Republican Senator Marco Rubio arrived in Colombia to supervise the humanitarian aid that is being kept on the country's border with Venezuela, which is expected to be delivered to Caracas starting next week.
"I arrived in #Colombia this morning. Today another huge delivery of humanitarian aid for #Venezuela will arrive. I will be meeting with officials leading the effort to store this at the border and prepare it for delivery to the suffering people of #Venezuela," Rubio tweeted on Sunday.
During his stay in the border city of Cucuta, the capital of Norte de Santander province, the Florida Senator is also scheduled to meet Colombian government officials and tour the Simon Bolivar bridge, the main border crossing point between the two countries, Efe news reported.

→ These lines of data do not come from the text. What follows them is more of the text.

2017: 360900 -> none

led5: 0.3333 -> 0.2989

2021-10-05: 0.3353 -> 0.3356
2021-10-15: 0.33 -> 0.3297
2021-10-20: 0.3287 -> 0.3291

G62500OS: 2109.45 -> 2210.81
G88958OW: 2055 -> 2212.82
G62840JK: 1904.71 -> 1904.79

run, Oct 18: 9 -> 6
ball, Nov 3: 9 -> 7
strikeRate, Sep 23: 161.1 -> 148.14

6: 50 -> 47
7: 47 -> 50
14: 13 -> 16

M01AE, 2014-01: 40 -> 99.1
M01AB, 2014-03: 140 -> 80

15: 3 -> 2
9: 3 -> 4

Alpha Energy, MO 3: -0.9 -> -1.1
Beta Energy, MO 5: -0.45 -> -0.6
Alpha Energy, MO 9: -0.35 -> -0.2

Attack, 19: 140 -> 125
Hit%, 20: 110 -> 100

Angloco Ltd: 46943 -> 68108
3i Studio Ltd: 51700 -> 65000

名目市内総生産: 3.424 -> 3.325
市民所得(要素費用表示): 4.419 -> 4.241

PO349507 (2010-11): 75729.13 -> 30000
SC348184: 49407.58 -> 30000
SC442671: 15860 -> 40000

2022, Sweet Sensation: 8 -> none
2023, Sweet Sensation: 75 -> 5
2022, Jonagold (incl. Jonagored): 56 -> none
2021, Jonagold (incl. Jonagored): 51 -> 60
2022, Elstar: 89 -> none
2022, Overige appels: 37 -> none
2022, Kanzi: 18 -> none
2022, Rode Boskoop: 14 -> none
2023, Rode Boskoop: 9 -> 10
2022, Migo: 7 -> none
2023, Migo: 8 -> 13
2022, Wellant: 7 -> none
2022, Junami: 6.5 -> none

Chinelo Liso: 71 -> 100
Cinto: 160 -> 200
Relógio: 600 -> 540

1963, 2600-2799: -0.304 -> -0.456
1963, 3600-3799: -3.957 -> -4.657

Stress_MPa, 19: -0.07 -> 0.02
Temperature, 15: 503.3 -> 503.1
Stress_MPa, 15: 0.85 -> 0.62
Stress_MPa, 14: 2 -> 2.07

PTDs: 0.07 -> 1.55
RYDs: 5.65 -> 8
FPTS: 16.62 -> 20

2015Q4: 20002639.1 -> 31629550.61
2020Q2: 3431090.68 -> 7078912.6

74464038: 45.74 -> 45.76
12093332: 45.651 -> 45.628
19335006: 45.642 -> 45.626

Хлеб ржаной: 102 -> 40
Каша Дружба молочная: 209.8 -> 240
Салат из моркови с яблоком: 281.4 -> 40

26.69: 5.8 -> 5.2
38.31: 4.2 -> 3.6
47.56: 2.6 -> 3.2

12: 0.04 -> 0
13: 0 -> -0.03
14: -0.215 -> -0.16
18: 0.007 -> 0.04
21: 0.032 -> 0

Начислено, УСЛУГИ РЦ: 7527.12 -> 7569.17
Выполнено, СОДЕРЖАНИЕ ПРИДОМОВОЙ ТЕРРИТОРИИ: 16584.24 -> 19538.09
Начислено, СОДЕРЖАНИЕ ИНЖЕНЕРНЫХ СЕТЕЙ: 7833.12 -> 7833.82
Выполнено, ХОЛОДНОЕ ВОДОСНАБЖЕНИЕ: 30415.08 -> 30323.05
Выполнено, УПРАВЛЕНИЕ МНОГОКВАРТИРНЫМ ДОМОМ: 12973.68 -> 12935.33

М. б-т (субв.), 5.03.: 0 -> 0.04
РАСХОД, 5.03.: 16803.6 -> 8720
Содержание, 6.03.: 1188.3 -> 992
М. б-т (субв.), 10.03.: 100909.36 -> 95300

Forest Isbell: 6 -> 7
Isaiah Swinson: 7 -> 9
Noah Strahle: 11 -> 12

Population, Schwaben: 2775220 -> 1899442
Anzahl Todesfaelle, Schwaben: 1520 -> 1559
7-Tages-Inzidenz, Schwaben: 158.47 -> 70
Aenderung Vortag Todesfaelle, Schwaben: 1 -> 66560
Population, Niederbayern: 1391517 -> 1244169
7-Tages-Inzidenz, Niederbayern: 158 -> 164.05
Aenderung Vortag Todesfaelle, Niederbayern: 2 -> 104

Rubio travelled to Colombia with the US envoy to the Organisation of American States, Carlos Trujillo, and Republican Congressman Mario Diaz-Balart who will also take part in overseeing the distribution of humanitarian aid via the US Agency for International Development (USAID).
Rubio said in a statement that Americans, Colombians and Venezuelans were ready to provide humanitarian aid needed by the people of Venezuela.
On Saturday, three C-17 US Air Force cargo aircraft arrived at the Cucuta airport loaded with tonness of nutritional supplements and hygiene kits, which will be added to the humanitarian aid already collected there over the past week.
The first wave of US aid arrived on February 8 and included locally purchased food kits, hygiene kits, medical supplies, ready-to-use supplementary foods and high-energy biscuits.
Cucuta, along with Curacao and the Brazilian state of Roraima, are the collection and staging points for the humanitarian aid, and Miami joined them as another collection and staging centre on February 15.
The US and Colombia were the first countries - later joined by most of the Western Hemisphere and European nations - to recognise Juan Guaido, the head of Venezuela's opposition-controlled Parliament, as the country's interim president on January 23.
Meanwhile, the Venezuelan opposition on Sunday set up about 10 camps around the country where it took a census of thousands of people who it promised to help with the humanitarian aid being collected in Cucuta.
The Venezuelan government, led by embattled President Nicolas Maduro, last week blocked a bridge connecting Venezuela to Colombia, effectively cutting off the humanitarian aid called for by Venezuela's opposition via that route.
Maduro has rejected the international aid, saying: "We are not beggars."